- [Exercise requirements] In the article on day planning, retype the passage that begins with the words containing "The result is" and ends with "plan or above.", keeping every word and mark unchanged.
-- START Document section --
Daily Reality Check: how to build a day plan that doesn't fall apart by 10am
Reality Check is a free Notion custom agent that builds a realistic day plan from your tasks and calendar. It suggests your one primary task, and up to two secondary tasks, with everything else deferred with a date.
Summary: Most day plans fail because they were built against aspiration rather than available time. Reality Check is a free Notion custom agent that reads your tasks and calendar, calculates what fits in your working window, and produces a plan built around one primary task, up to two secondary tasks, and an explicit overflow list with suggested dates. It doesn't compress the list or find creative ways to fit more in. If the day is overloaded, it says so before you find that out at 5pm.
You didn't run out of time. You started with a plan that didn't fit the day.
A typical workday can realistically hold one meaningful piece of work, maybe two. The rest is negotiation, and most day plans start that negotiation from the wrong position, listing everything that needs doing rather than what the available hours can absorb.
The result is predictable: the plan is aspirational at 9am and abandoned by mid-morning. Not because you got distracted or lacked discipline, but because the plan was built against what you wanted to do rather than what you had time to do.
Reality Check is a free Notion custom agent that starts from the constraint rather than the wishlist.
What a Notion custom agent is
Notion custom agents are AI assistants built into your Notion workspace which you can call upon by @mentioning them on any page. They can (with permission) read your databases, respond to context, and write outputs directly to your pages, without you copying data into another tool. They’re free until 3 May 2026 but requires a Plus plan or above.
The Reality Check agent checks your tasks and calendar (if you've connected one) then writes your day plan to a dedicated output page. It doesn't mark tasks complete or edit any properties. Every decision stays with you.
A normal plan versus a great one
What Reality Check produces instead:
Primary task: finish the client deck. It's due tomorrow, needs three hours, and is the highest-impact item in the window.
Secondary tasks: prep team meeting (45 minutes) and one pass on outstanding emails (30 minutes).
Everything else moves to Thursday with suggested dates.
Buffer: 20% of working time held back.
A typical overloaded plan:
Review competitor analysis
Finish the client deck
Prep the team meeting
Write the monthly report
Respond to all outstanding emails
Finish the onboarding doc
The workload doesn't get smaller. What changes is that you've made an explicit call about what today can hold, before the day makes that call for you.
-- END Document section --
-- START Records shown --
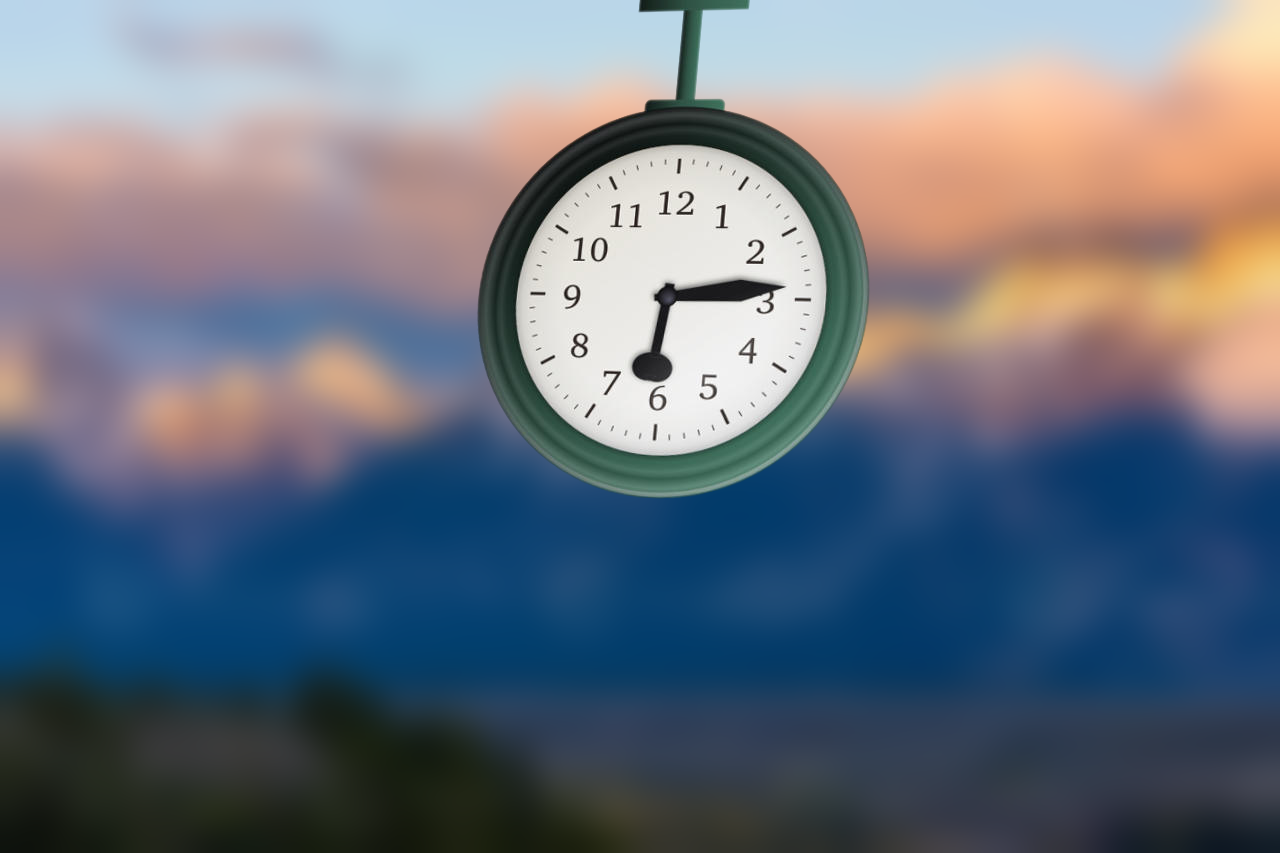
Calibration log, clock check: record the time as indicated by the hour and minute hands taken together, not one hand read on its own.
6:14
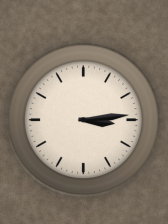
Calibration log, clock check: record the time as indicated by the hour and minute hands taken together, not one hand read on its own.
3:14
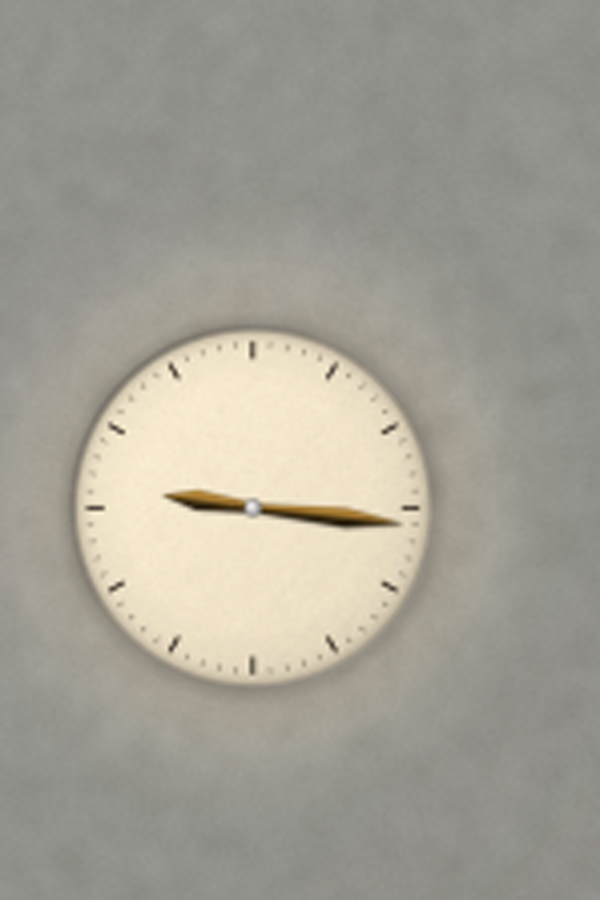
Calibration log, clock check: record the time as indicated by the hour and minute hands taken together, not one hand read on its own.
9:16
-- END Records shown --
- [Written response]
The result is predictable: the plan is aspirational at 9am and abandoned by mid-morning. Not because you got distracted or lacked discipline, but because the plan was built against what you wanted to do rather than what you had time to do.
Reality Check is a free Notion custom agent that starts from the constraint rather than the wishlist.
What a Notion custom agent is
Notion custom agents are AI assistants built into your Notion workspace which you can call upon by @mentioning them on any page. They can (with permission) read your databases, respond to context, and write outputs directly to your pages, without you copying data into another tool. They’re free until 3 May 2026 but requires a Plus plan or above.